TO DO =>
Once the line containing "When you visit" has been copied, stop; copy every line before it exactly, beginning with the first line of the material below.

________________________

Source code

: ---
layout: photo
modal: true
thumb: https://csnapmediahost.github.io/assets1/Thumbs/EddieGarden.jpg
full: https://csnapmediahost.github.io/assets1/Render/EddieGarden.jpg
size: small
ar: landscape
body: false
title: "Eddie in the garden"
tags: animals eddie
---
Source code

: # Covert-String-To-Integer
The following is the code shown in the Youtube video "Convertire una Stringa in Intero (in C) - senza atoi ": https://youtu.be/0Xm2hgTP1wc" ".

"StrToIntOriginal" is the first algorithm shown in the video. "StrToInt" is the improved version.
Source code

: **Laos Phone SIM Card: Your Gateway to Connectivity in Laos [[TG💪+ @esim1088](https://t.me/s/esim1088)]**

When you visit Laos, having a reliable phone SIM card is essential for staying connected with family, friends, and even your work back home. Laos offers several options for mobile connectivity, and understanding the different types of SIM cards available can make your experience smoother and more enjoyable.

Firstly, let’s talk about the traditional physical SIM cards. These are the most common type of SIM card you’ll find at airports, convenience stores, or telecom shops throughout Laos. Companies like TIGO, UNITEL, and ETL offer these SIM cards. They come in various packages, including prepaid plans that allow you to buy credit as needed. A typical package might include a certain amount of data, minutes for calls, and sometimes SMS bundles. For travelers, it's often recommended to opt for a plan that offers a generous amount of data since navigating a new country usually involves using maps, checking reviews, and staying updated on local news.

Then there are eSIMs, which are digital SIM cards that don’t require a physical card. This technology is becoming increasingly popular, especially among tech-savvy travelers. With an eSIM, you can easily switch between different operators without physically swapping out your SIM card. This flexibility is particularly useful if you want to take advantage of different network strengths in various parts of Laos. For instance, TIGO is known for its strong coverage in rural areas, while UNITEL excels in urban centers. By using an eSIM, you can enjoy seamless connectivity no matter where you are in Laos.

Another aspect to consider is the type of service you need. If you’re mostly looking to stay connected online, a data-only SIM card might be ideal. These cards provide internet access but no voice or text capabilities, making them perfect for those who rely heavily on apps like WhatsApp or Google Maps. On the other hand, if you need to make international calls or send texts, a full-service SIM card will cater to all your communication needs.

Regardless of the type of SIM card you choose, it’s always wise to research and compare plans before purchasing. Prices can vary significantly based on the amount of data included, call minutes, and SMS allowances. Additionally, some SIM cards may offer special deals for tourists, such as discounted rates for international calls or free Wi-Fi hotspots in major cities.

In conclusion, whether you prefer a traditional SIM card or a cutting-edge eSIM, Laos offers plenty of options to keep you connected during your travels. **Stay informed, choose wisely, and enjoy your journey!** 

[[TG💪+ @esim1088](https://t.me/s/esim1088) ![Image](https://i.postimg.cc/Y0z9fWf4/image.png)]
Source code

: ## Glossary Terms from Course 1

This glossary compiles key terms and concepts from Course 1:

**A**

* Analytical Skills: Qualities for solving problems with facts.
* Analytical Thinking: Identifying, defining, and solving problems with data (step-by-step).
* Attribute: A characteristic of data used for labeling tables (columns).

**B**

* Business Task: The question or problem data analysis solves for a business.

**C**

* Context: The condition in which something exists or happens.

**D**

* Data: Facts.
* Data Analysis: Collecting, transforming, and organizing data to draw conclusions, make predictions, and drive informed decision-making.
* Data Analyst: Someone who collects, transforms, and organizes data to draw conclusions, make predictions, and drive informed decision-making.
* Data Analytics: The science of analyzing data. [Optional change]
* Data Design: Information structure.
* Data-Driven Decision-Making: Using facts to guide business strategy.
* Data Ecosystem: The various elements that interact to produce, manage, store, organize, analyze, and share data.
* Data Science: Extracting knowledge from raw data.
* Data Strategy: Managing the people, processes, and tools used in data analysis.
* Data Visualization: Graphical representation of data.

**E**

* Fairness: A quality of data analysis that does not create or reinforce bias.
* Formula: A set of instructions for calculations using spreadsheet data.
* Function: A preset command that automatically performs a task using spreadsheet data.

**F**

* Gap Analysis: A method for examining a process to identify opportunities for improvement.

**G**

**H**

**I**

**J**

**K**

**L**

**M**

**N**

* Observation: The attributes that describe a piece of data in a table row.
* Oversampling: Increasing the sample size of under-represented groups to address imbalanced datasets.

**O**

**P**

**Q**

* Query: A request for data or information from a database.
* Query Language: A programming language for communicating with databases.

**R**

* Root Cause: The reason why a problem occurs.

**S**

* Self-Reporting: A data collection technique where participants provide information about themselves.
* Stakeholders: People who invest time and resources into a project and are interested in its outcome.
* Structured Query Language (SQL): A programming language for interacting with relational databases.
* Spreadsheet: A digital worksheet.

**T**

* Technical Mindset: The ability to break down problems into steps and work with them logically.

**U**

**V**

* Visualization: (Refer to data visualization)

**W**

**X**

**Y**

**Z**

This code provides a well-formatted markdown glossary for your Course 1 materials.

________________________

TASK RESPONSE =>
Source code

: ---
layout: photo
modal: true
thumb: https://csnapmediahost.github.io/assets1/Thumbs/EddieGarden.jpg
full: https://csnapmediahost.github.io/assets1/Render/EddieGarden.jpg
size: small
ar: landscape
body: false
title: "Eddie in the garden"
tags: animals eddie
---
Source code

: # Covert-String-To-Integer
The following is the code shown in the Youtube video "Convertire una Stringa in Intero (in C) - senza atoi ": https://youtu.be/0Xm2hgTP1wc" ".

"StrToIntOriginal" is the first algorithm shown in the video. "StrToInt" is the improved version.
Source code

: **Laos Phone SIM Card: Your Gateway to Connectivity in Laos [[TG💪+ @esim1088](https://t.me/s/esim1088)]**

When you visit Laos, having a reliable phone SIM card is essential for staying connected with family, friends, and even your work back home. Laos offers several options for mobile connectivity, and understanding the different types of SIM cards available can make your experience smoother and more enjoyable.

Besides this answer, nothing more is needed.